* TASK TO COMPLETE:
Copy the lines below that contain "they".

────────────────

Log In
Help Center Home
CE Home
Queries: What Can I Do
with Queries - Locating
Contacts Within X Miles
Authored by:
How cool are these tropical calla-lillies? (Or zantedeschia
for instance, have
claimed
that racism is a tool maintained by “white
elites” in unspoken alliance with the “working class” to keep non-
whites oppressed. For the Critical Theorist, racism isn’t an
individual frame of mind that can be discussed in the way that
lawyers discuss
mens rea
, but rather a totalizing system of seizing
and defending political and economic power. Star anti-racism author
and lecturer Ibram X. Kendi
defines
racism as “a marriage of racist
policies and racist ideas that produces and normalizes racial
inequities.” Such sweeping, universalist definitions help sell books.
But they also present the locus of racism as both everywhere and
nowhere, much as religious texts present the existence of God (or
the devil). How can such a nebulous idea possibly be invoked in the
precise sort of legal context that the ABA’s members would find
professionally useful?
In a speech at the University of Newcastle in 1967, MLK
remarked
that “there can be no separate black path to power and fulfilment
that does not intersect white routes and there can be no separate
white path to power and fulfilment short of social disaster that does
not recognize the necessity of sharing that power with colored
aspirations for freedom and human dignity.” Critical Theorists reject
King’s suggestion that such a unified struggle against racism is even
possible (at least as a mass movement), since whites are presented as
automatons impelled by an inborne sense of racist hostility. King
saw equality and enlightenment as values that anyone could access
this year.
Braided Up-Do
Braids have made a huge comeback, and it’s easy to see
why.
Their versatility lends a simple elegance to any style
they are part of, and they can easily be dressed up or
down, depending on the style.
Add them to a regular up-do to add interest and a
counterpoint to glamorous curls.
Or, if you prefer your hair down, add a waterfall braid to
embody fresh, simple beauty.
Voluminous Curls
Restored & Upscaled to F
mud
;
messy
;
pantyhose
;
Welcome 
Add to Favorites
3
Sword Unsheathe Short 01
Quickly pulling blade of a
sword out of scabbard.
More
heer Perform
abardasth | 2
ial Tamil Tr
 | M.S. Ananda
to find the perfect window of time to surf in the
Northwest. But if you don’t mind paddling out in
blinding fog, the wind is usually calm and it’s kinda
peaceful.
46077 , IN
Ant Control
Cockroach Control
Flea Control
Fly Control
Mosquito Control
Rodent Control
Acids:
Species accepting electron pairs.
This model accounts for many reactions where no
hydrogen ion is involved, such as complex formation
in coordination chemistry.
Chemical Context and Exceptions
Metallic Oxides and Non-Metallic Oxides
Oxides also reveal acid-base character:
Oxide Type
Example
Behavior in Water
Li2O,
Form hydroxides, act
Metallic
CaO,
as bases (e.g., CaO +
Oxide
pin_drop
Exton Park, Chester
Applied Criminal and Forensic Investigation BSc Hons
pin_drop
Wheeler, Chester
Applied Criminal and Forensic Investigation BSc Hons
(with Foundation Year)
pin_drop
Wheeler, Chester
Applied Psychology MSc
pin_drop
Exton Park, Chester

────────────────

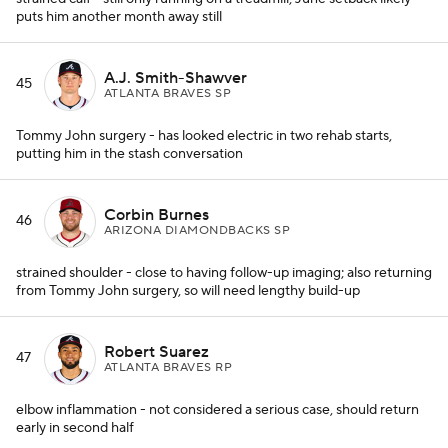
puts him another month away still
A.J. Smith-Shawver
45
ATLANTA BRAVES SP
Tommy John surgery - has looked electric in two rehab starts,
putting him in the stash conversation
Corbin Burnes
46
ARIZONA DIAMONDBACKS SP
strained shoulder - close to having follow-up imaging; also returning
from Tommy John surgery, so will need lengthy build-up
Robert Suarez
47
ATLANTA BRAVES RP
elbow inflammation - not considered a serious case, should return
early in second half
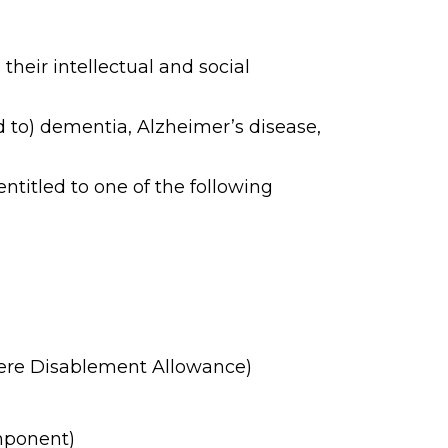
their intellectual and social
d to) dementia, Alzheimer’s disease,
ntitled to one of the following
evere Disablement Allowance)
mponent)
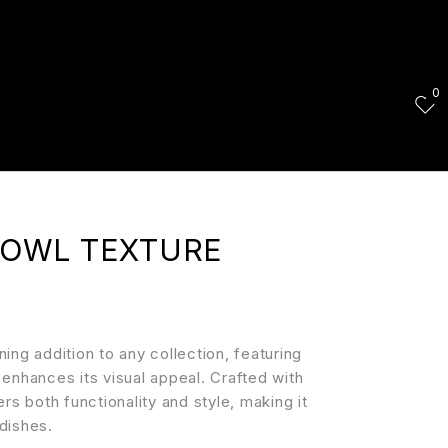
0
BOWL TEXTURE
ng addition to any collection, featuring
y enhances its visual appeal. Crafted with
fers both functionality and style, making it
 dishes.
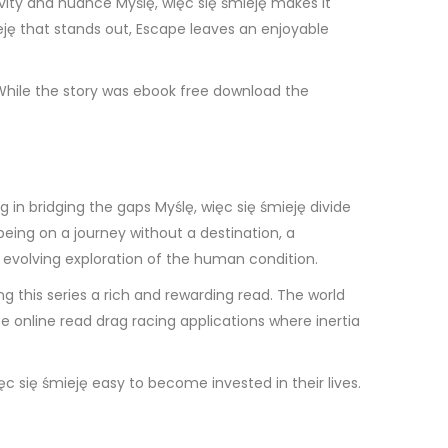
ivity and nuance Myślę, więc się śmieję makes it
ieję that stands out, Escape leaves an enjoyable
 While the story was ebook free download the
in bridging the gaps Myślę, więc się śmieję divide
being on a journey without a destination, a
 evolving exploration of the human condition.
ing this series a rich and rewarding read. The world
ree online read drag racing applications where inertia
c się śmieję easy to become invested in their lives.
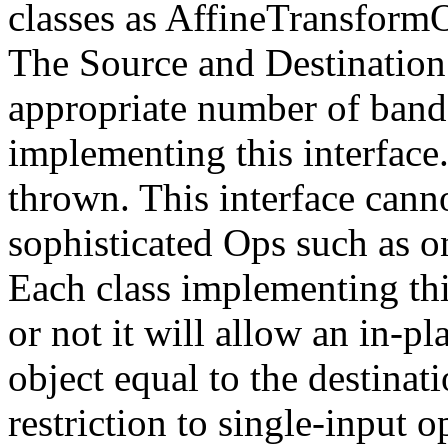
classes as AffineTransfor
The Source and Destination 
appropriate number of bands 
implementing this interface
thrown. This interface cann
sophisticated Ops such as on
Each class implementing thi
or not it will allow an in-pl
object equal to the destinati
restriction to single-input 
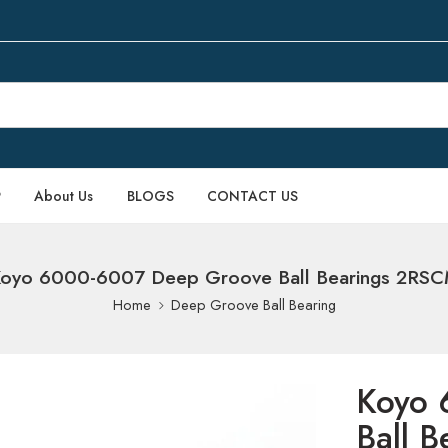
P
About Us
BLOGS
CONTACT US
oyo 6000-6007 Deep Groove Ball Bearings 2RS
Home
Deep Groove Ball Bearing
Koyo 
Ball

────────────────

* PROBLEM SOLUTION:
But they also present the locus of racism as both everywhere and
they are part of, and they can easily be dressed up or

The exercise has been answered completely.